“不必。”
萧华臻看都没看他一眼,只笑眯眯地朝着裴元煜福了福身子。
“煜公子,我要先走了,改日我去拜见娘娘时,再找你玩。”
这孩子虽跟裴元俶一个爹,秉性却大不相同,她喜欢。
被她视若无睹,裴元俶脸上僵了僵,却并没有恼怒。
他已经大抵摸清了萧华臻的套路。
女人嘛,最爱欲拒还迎那一套,总以为这样就能勾住郎君的心。
何况她刚刚当上郡主,扭捏拿乔一番,不就是想让他觉得她与众不同?
她想演,他就陪着她演。
于是他垂下眼帘,看上去失魂落魄的模样,“没关系,我会让马车远远跟着郡主的马车,待郡主平安到达,我也心安。”
……
萧华臻起了一身的鸡皮疙瘩。
她懒得搭理他,回都督府的路上连车帘都不曾掀开过,到了府门前,心无旁骛就直直往里头走。
根本没回头看过裴元俶的马车是不是跟着。
裴元俶气得牙痒。
行,他承认,她是比那些女人更沉得住气。
但那又如何?京中时日还长,他倒要看看她还能装到什么时候!
奉命一路护送萧华臻马车的墨岚,此刻正站在暗处紧紧盯着裴元俶的马车。
端王府的马车跟了姑娘一路了。
得向都督禀报这事,让他小心防范才行。
但不用墨岚禀报,厉钧行现在已经对裴元俶起了杀心。
原因无他,皇帝见到他的第一面,第一句话就是:“端王世子这几日频繁来向朕与皇后请安,朕瞧他的模样,倒像是在等着会什么佳人。”
厉钧行当即就黑了脸。
皇帝又自言自语道:“依朕看,昭明郡主也到了该婚配的年纪,虽说婚嫁由她自己,但若是能嫁与皇家,亲上加亲也不错。”
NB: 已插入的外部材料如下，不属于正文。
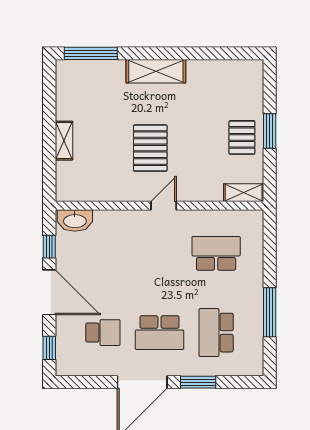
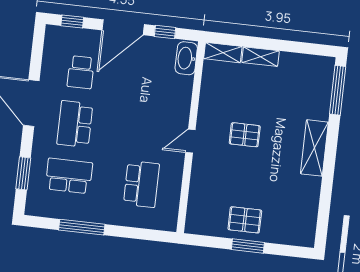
pallet: (150, 148) -> (245, 135), width x0.67, depth x0.71
shelving: (244, 193) -> (223, 53), moved, turned 90
door: (164, 206) -> (190, 141), swing flipped
window: (198, 382) -> (23, 173), moved

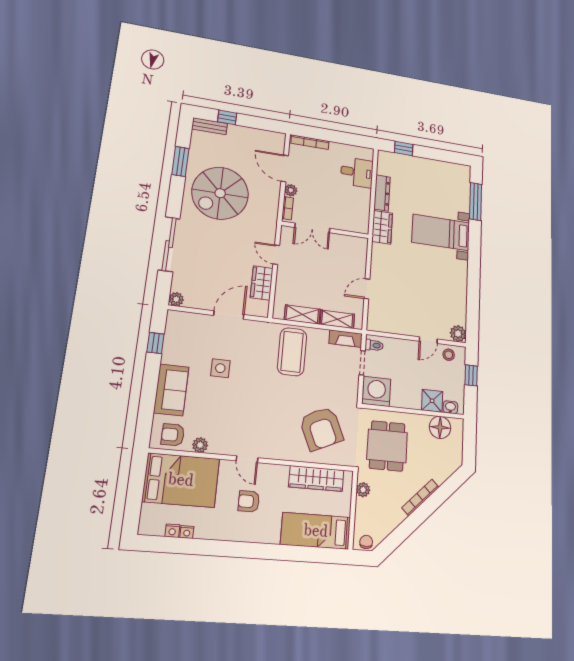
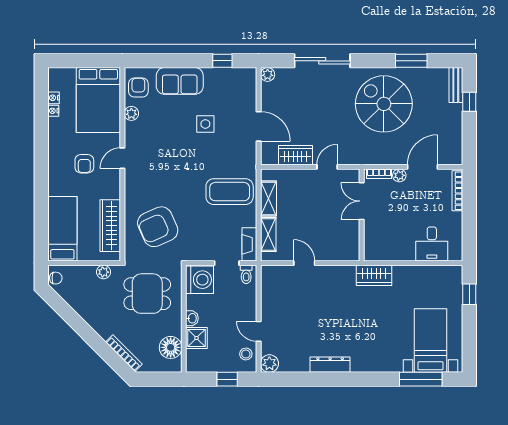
dresser: (382, 193) -> (330, 365), moved, turned 180
bed with nightstands: (441, 232) -> (431, 340), moved
washbasin: (450, 407) -> (192, 318), moved
bookcase: (420, 497) -> (124, 353), moved
armchair: (249, 501) -> (84, 164), turned 180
他似乎沉浸在自己的想象里,完全没注意到厉钧行周身气压低得可怕。
“元俶一表人才,年少有为,郡主花容月貌,端庄大方。钧行,你看这段姻缘可成不可成?”
然后他就听到厉钧行几乎是咬着后槽牙出的声音,“不可。”
“陛下早已许诺由她婚嫁自主,又为什么要插手其中。”
皇帝原本的笑意倏然退去,抄起身前一只笔洗缸子就往厉钧行身上砸。
“竖子!你还知道姻缘这种事不该旁人插手其中?!
你呢!你又怎么敢干预朕的后宫,还跑去跟皇后进言,要朕纳那康定伯的女儿为妃嫔!”
殿外的宫人被这动静吓了一跳,纷纷跪伏在地,鱼茂才大着胆子想去劝,直接被皇帝一本奏折砸了出来。
皇帝为这事儿,跟皇后冷了好几日,如今已经是快要恼死了。
所以今日见着罪魁祸,他就气不打一处来。
他与阿阮之间早有誓言,此生唯有彼此一人。
如今这竖子竟唬得阿阮主动求他纳小!
他如何能背弃自己的誓言!如何能背叛阿阮!
可罪魁祸此刻人虽跪在他面前,语气却无比理所应当。
“陛下空置后宫,本已是引得朝野不满,您要实现誓言,可知娘娘这些年来一个人背负了多少骂名?”
皇帝重重地拍了一下御案,“有朕护着,谁敢对阿阮如何?!”
“那龙驭宾天之后呢?”
厉钧行面无表情,似乎完全不在乎自己说的是犯上之语。
“陛下娘娘膝下没有亲生子嗣,即便过继了宗室子,但两位公子背后是端王齐王,若陛下先娘娘而去,您觉得,他们二人会甘愿谨守臣子本分,敬奉娘娘为太后吗?”
皇帝一时间竟哑口无言。
他知道,端王齐王都不是安分守己的主,尤其端王。